What is a Shape Measuring Machine?
A shape-measuring machine is a device used to measure the roundness of an object with a circular cross-section, such as a cylinder or a sphere.
Roundness is defined in JIS B 0621 as “the amount of deviation of a circular object from a geometrically correct circle”. This means that when the cross-sectional shape of a measured object is sandwiched between two geometrically correct concentric circles, the roundness is expressed as the minimum difference in radius between the two circles.
There are two types of shape-measuring machines: the stage rotation type, where the detector is fixed and the object to be measured is rotated by a rotation stage, and the probe rotation type, where the detector rotates while the object to be measured is fixed.
Usage of Shape Measuring Machines
Shape-measuring machines are used to measure the roundness of various objects, such as parts, in a single cross-section. For example, in hydraulic circuits, valves, and seals, strict dimensional tolerances are required to ensure oil sealing and air tightness.
In bearing parts, roundness is an important characteristic for smooth and frictionless bearing function. It is also used for quality assurance of mechanical parts that require high precision. The purpose of measuring roundness is not only to measure the dimensional shape of shafts but also to measure surface properties.
Principle of Shape Measuring Machine
As mentioned earlier, there are two types of shape-measuring machines, and the difference is due to the difference in their operation. Both have their merits and demerits, but here we will discuss the principle of the rotary table type, which allows for higher precision measurements.
A rotary table-type shape measuring machine consists of a rotary table capable of detecting the rotation angle using a rotary encoder and a detector that detects displacement of the workpiece surface synchronized with the rotation of the table. While the object to be measured is placed on the rotary table and rotated, the displacement of the surface of the object to be measured is detected by a probe. The roundness is determined from the profile obtained by recording the angle of rotation and the displacement of the workpiece surface over 360°.
Care must be taken in roundness measurement because any misalignment between the center axis of the measurement target and the rotation during rotation will cause runouts and lead to errors. Also, if the angle between the axis of rotation and the displacement direction of the probe is not perpendicular, it will lead to errors.

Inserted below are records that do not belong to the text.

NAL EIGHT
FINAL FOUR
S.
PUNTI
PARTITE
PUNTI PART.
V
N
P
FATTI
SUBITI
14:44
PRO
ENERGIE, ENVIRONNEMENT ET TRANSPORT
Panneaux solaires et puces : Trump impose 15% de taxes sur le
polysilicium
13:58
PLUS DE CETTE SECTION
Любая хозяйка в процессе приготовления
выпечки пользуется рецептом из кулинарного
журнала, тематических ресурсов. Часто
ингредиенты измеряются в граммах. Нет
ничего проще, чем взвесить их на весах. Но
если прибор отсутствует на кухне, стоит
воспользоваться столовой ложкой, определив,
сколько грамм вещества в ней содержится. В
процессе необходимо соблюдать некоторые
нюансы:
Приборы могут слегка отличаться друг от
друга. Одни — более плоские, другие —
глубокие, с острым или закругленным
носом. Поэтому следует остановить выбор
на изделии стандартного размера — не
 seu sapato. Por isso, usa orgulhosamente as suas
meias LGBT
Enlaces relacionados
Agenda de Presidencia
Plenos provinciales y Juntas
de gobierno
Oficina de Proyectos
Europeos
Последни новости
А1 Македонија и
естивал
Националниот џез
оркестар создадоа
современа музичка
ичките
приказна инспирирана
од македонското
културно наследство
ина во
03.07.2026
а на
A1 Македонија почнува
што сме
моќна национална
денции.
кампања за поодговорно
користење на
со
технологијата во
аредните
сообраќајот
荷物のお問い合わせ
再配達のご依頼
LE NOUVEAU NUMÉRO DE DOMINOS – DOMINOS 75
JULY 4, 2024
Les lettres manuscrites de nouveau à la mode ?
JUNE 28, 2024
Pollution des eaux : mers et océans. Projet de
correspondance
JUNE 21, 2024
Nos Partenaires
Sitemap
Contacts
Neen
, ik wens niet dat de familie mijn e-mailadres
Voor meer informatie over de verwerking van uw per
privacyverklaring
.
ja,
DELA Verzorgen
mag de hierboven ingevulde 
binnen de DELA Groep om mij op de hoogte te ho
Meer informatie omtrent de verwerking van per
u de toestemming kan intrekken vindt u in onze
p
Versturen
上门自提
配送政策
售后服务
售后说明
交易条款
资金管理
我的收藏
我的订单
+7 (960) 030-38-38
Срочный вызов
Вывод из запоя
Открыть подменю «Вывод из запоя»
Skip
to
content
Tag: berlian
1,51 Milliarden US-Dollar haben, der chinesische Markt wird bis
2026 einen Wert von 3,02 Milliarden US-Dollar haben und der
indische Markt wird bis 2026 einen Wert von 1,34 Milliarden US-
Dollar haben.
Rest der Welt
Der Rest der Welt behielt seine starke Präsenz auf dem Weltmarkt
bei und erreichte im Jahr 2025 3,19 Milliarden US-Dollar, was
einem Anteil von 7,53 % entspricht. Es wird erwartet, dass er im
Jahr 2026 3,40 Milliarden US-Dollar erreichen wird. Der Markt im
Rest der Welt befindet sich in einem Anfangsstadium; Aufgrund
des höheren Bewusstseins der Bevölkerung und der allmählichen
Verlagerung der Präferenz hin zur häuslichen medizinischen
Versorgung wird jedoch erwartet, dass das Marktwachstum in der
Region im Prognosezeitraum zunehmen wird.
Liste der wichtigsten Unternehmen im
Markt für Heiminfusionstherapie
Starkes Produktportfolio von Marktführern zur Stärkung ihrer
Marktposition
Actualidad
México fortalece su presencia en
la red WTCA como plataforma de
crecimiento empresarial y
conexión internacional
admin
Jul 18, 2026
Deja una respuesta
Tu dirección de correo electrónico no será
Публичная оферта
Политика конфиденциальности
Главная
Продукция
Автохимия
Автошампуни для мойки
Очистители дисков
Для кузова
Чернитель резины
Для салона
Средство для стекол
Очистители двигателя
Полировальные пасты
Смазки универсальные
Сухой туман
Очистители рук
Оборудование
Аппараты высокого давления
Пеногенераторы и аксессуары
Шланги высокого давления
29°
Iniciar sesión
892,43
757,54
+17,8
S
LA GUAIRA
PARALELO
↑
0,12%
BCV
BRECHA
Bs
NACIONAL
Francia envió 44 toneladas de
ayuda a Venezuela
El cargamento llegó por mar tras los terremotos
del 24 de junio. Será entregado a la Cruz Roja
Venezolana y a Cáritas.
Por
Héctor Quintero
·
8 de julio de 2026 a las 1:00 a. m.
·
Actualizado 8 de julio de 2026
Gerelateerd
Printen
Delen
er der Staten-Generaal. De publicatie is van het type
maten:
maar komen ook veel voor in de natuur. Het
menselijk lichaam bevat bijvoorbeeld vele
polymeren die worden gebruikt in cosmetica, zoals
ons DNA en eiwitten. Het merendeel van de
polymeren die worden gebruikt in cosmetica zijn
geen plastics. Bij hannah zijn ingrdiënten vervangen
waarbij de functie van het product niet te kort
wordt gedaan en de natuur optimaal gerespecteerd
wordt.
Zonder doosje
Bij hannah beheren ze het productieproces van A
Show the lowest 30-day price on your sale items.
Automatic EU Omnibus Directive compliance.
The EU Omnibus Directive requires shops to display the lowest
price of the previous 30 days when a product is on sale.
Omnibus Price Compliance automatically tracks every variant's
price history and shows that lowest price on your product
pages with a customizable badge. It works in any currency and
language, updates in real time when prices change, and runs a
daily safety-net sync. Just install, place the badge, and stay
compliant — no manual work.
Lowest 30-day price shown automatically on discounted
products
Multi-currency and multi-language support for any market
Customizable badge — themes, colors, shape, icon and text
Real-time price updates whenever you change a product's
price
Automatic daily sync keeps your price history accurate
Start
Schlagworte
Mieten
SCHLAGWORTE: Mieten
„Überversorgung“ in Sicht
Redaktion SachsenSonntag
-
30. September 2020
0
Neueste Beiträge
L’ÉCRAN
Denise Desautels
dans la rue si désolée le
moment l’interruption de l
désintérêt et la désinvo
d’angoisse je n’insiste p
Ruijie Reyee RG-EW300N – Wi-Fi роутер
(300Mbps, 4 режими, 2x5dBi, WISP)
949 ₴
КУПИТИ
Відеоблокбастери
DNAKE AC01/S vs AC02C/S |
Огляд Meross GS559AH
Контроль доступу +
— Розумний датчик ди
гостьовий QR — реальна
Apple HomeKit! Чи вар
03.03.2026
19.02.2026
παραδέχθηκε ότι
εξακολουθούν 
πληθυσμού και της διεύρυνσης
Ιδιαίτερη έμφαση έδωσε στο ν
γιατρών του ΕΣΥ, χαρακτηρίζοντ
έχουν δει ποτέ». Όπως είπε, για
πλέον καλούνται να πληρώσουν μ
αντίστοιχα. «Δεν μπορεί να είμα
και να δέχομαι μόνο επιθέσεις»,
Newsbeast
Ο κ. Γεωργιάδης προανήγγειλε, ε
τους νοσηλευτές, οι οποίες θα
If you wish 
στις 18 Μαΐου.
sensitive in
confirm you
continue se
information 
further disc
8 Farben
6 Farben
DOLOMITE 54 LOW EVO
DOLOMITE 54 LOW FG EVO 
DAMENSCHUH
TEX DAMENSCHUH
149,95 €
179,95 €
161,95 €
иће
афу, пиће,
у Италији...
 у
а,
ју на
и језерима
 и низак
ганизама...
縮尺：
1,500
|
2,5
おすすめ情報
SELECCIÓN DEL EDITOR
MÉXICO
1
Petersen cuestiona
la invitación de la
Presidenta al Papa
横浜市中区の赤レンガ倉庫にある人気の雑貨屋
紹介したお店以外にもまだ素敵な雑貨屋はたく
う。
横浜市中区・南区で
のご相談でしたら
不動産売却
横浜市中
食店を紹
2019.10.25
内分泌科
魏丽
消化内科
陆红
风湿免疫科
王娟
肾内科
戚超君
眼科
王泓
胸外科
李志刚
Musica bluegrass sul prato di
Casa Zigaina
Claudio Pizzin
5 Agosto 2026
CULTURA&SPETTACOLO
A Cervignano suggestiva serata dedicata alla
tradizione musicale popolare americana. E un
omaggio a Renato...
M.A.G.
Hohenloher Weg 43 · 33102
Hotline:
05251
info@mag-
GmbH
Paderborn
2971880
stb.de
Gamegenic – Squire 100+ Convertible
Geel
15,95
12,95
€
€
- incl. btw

Other information on Shape Measuring Machines
1. Reference Circle and Types of Roundness
When evaluating roundness, it is necessary to define a reference circle as a standard. There are four types of reference circles, and the roundness is defined according to the reference circle.
Least Squares Circle (LSC)
The least-squares circle is a reference circle in which the area outside and inside are equal when the reference circle is applied to the object to be measured. The difference between the distance of the nearest part and the farthest part from this least-squares reference circle is evaluated as the least-squares circularity.
Minimum Zone Circle (MZC)
The minimum area reference circle is the concentric circle with the smallest difference between the diameters of the two circles placed between the object to be measured from the outside and the inside.
Minimum Circumscribed Circle(MCC)
The minimum circumscribed circle is the circle that can enclose the entire measurement object and has the smallest diameter. The furthest distance from the minimum circumscribed circle to the contour of the object is evaluated as the minimum circumscribed circularity.
Maximum Inscribed Circle (MIC)
The maximum inscribed circle is the largest circle inscribed within the object. The furthest distance from the maximum inscribed circle to the contour of the object is evaluated as the maximum inscribed circularity.
2. Difference between Roundness and Cylindricity
Cylindricity is a geometric tolerance similar to roundness. The difference between the two is the range of evaluation. While roundness is evaluated on an arbitrary cross-section, cylindricity is evaluated with a certain range in the axial direction.
Since the evaluation range is wider than that of roundness, it is more difficult to ensure accuracy. It is important to determine whether to indicate roundness or cylindricity based on the function of the part. Roundness can be evaluated for shapes with different diameters in different cross sections, such as tapered shapes, while cylindricity can only be indicated for cylinders with the same diameter in the axial direction.